There is also a signalling effect: by highlighting its own benchmarks and price tables, Microsoft is effectively telling customers that they no longer need to default to third-party models for core workloads such as transcription, speech and images if they are already committed to Azure.
Mustafa Suleyman and the “human-centred” AI vision
The three new models come from teams grouped under Microsoft AI / MAI Superintelligence, led by Mustafa Suleyman, who now heads Microsoft AI. Suleyman, known for his previous roles in the AI industry, has been publicly outlining a vision that he describes as “humanist AI” or human-centred artificial intelligence.
In Microsoft’s communications around the launch, Suleyman emphasises that these models are designed to reflect how people actually communicate, prioritising practical usefulness and safety. The goal, in his words, is to create systems that are less abstract research projects and more tools that fit into everyday workflows at work and at home.
He has also suggested that the current trio of models is only the beginning of a broader portfolio. Microsoft plans to roll out additional foundation models through Foundry and directly inside products, gradually expanding its in-house capabilities beyond speech and images to cover more modalities and more specialised tasks.
That roadmap underscores Microsoft’s intent to be seen not just as a platform for other people’s AI, but as a builder of its own advanced models that can sit alongside offerings from long-time partners like OpenAI.
A recalibrated relationship with OpenAI and a 2027 frontier-model goal
One of the most delicate aspects of this strategy is how it relates to Microsoft’s high-profile partnership with OpenAI. The companies remain closely tied: Microsoft has invested over $13 billion in OpenAI, hosts its models on Azure and integrates systems like GPT into products such as Copilot.
However, recent reports point to a renegotiation of the relationship that gives Microsoft more room to run its own AI research and product lines in parallel. Suleyman has framed this shift as a natural evolution, not a rupture – more akin to the company designing some of its own chips while still buying from external suppliers.
According to Bloomberg and other outlets, Microsoft is aiming to have its own large-scale, frontier-level models up and running by around 2027. The newly announced systems sit slightly upstream of that ambition: they are not yet positioned as general-purpose, cutting-edge language models, but rather as specialised components that reduce dependence on partner APIs for everyday workloads.

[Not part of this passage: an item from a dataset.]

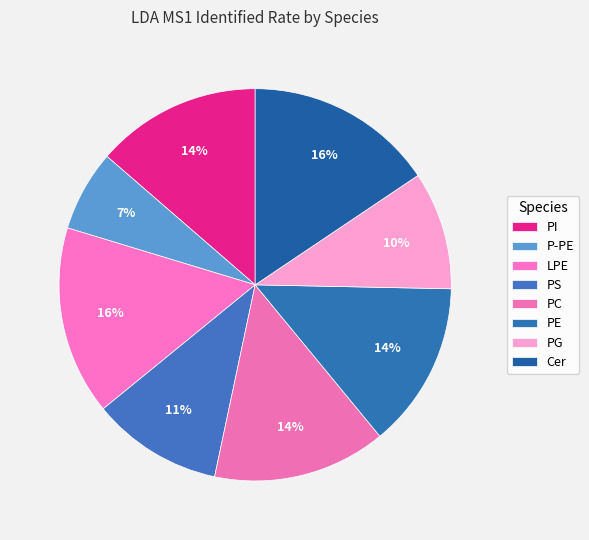

Between PE and PG, which is larger?

PE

In practice, this means Microsoft can keep using OpenAI models like GPT-5.4 where they make sense, while gradually swapping in its own models wherever the cost-performance ratio or strategic considerations favour internal technology. Users may simply notice that features become quicker or cheaper as these transitions happen in the background.
For the broader AI market, this dual track underscores a clear trend: large tech companies are seeking a balance between collaboration and self-sufficiency, using alliances to move fast but building their own capabilities to avoid being locked into a single supplier over the long term.
With these three models, Microsoft is effectively planting a flag: it wants to compete at multiple levels of the AI stack – from infrastructure and tooling to the foundational models themselves – while still leaving space for partners like OpenAI where they bring unique strengths. For customers, that could translate into more options, sharper pricing and a gradual shift toward Microsoft-branded AI underpinning familiar products and services.